Archive
According to Harris, “digital, electronic, and hypertextual archives have come to represent online and virtual environments” (Katherine Harris, JHGDM 16);
Archiving is “guided by principles of preserving history” (Katherine Harris, JHGDM 16).
Increasingly our possessions and our communications are no longer material, they’re digital and they are dependent on technology to make them accessible. As new technology emerges and current technology becomes obsolete, we need to actively manage our digital possessions to help protect them and keep them available for years to come.
The world of technology is constantly in flux: files and machines vulnerable to deterioration and data can be compromised, just as printed books and film strips are vulnerable to deterioration.
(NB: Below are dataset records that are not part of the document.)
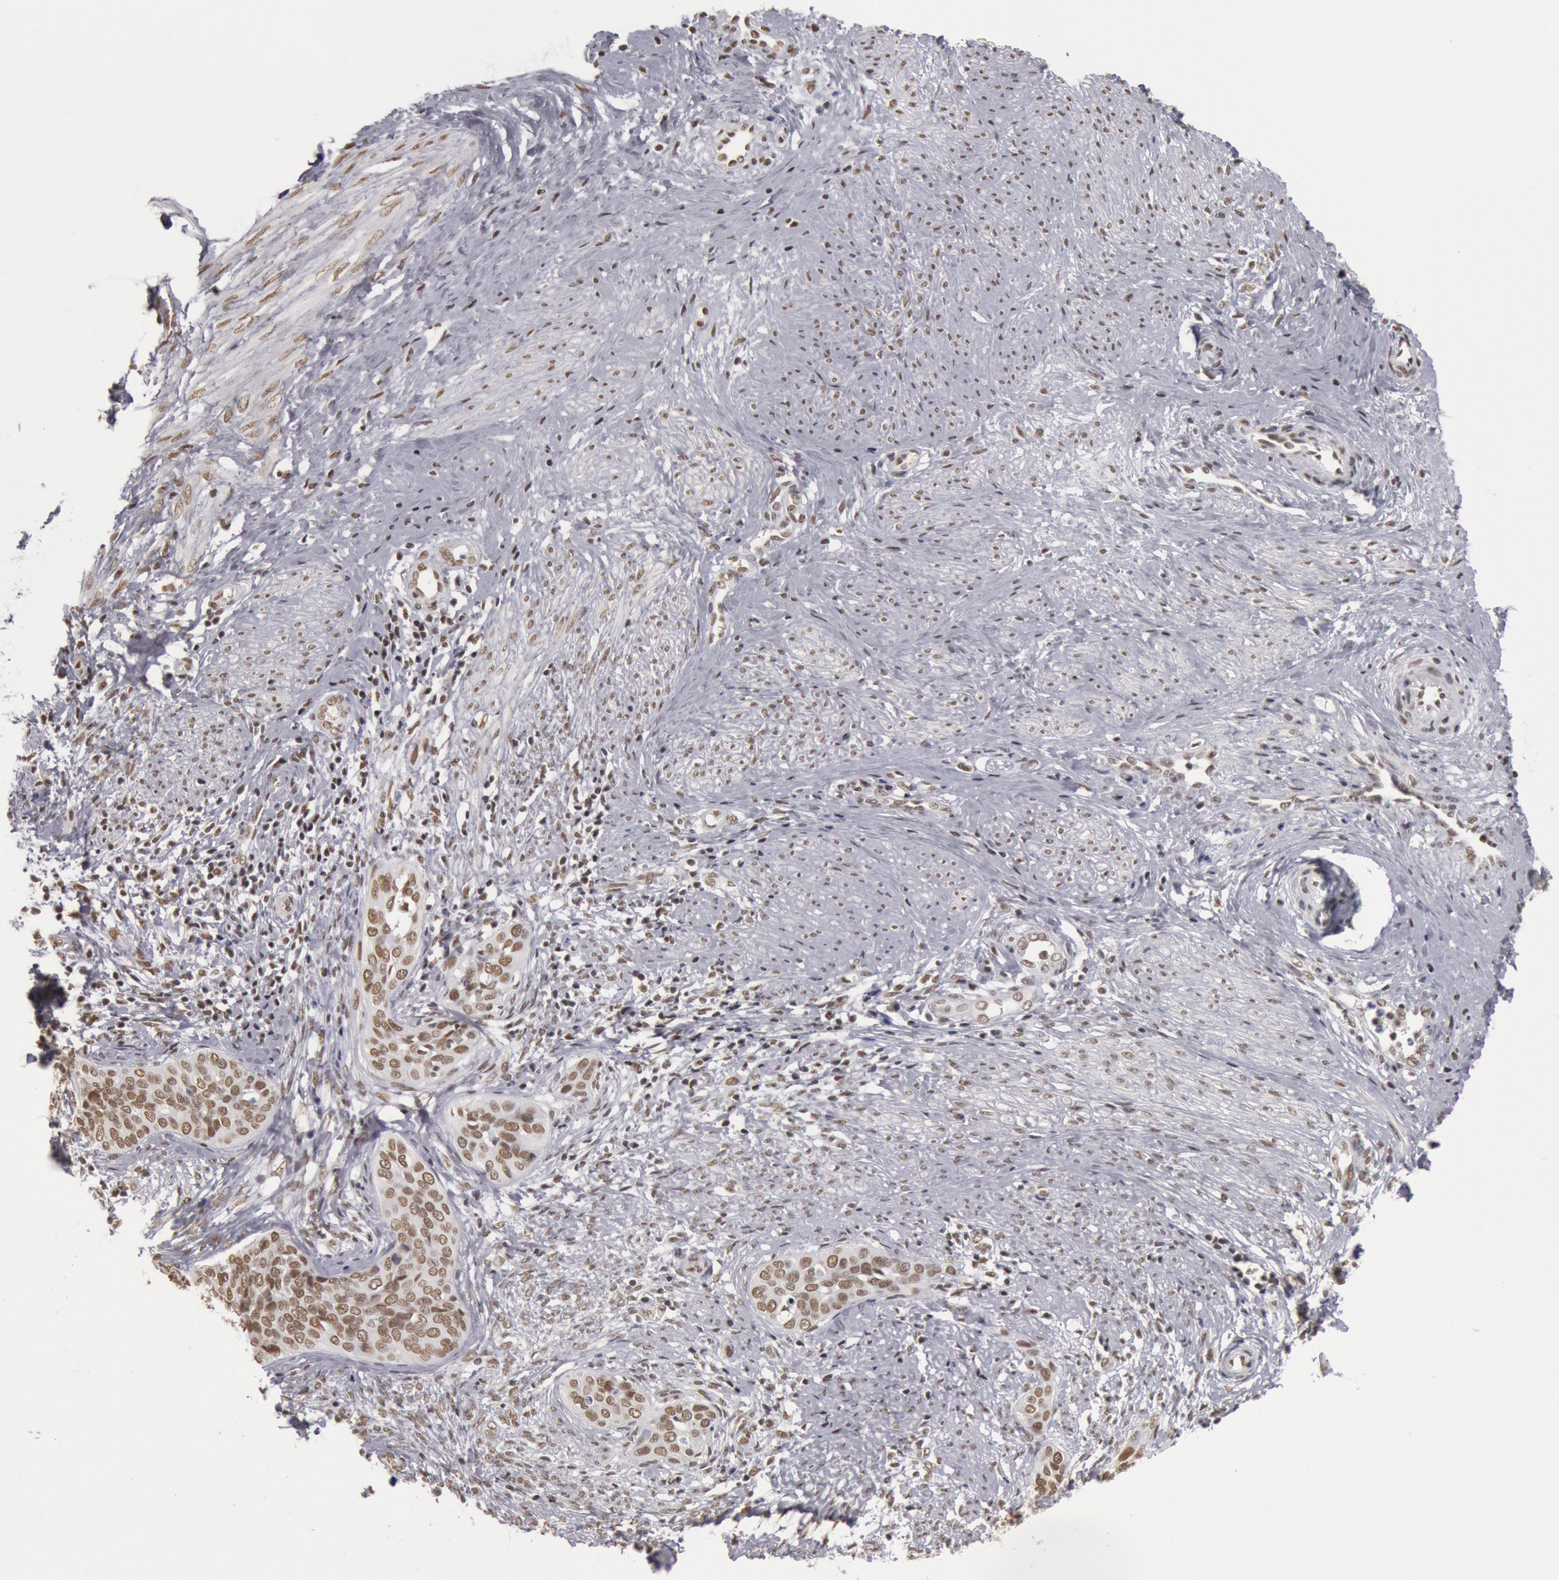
{"staining": {"intensity": "strong", "quantity": ">75%", "location": "nuclear"}, "tissue": "cervical cancer", "cell_type": "Tumor cells", "image_type": "cancer", "snomed": [{"axis": "morphology", "description": "Squamous cell carcinoma, NOS"}, {"axis": "topography", "description": "Cervix"}], "caption": "Human cervical cancer stained with a brown dye reveals strong nuclear positive positivity in approximately >75% of tumor cells.", "gene": "ESS2", "patient": {"sex": "female", "age": 31}}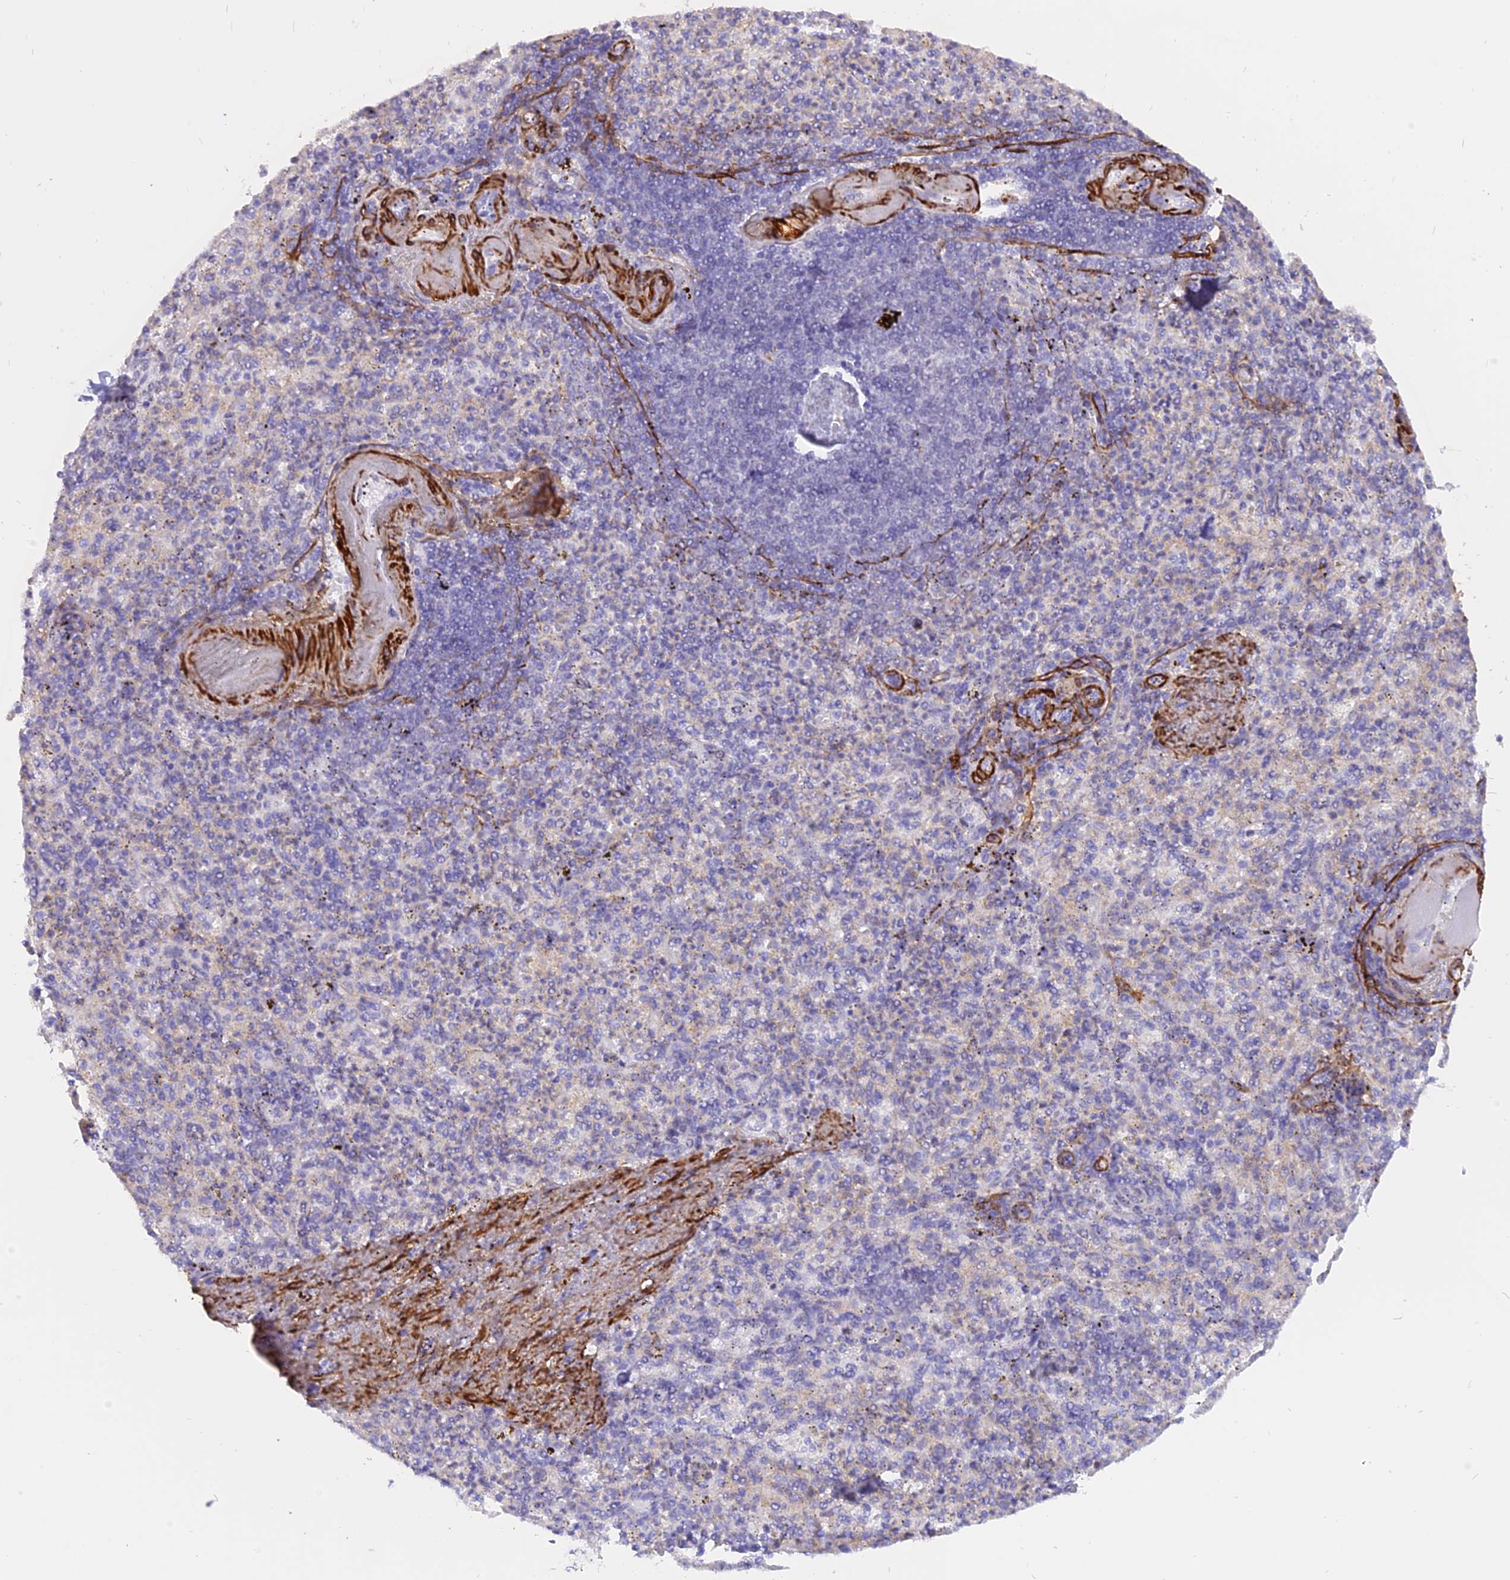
{"staining": {"intensity": "negative", "quantity": "none", "location": "none"}, "tissue": "spleen", "cell_type": "Cells in red pulp", "image_type": "normal", "snomed": [{"axis": "morphology", "description": "Normal tissue, NOS"}, {"axis": "topography", "description": "Spleen"}], "caption": "Immunohistochemistry (IHC) of normal spleen exhibits no staining in cells in red pulp. (DAB immunohistochemistry visualized using brightfield microscopy, high magnification).", "gene": "CENPV", "patient": {"sex": "female", "age": 74}}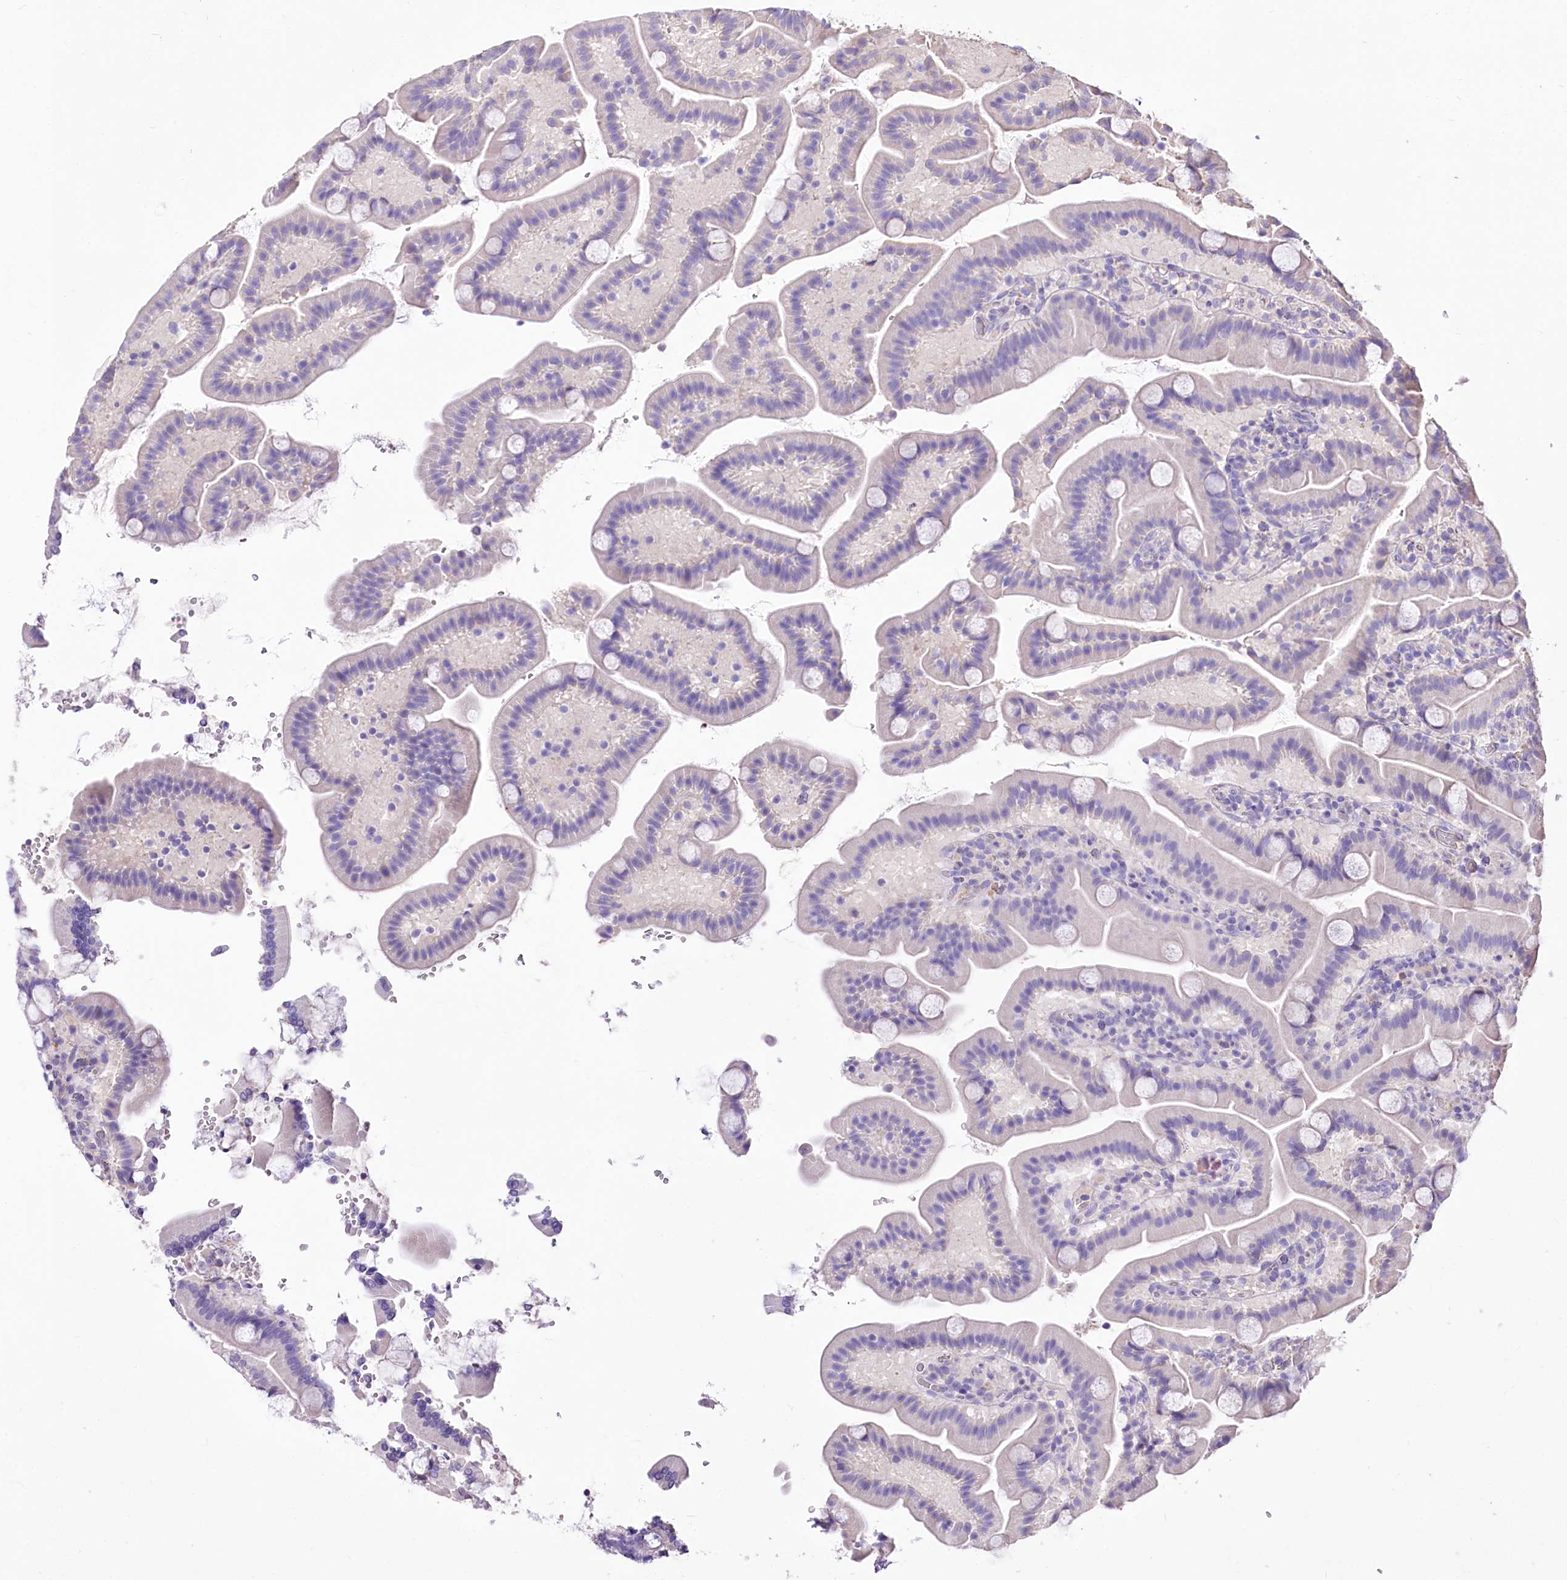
{"staining": {"intensity": "negative", "quantity": "none", "location": "none"}, "tissue": "duodenum", "cell_type": "Glandular cells", "image_type": "normal", "snomed": [{"axis": "morphology", "description": "Normal tissue, NOS"}, {"axis": "topography", "description": "Duodenum"}], "caption": "Human duodenum stained for a protein using immunohistochemistry (IHC) exhibits no staining in glandular cells.", "gene": "PCYOX1L", "patient": {"sex": "male", "age": 55}}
As a “democratizing endeavor and a scholarly enterprise” (Katherine Harris, JHGDM 16), the digital archive attempts to “preserve and record” (Katherine Harris, JHGDM 16), making curators and archivists the gatekeepers to works of literature (or art, etc.). In other words, it is “impossible to archive without editorial intervention” (Katherine Harris, JHGDM 16), which threatens readerly freedom. For example, in the same way that editors have tampered with Emily Dickens’ poetry and altered the meanings of her poems, Harris suggests that by archiving works we alter their original form/content, and therefore “in the digital archive, an object continues to aquire meaning based on … organization of material … based on the continued re-mixing, re-using, and re-presentation of the object” (Katherine Harris, JHGDM 17).
Though preservation of history is important, the translation/tranformation that occurs in the archival of works threatens the works themselves.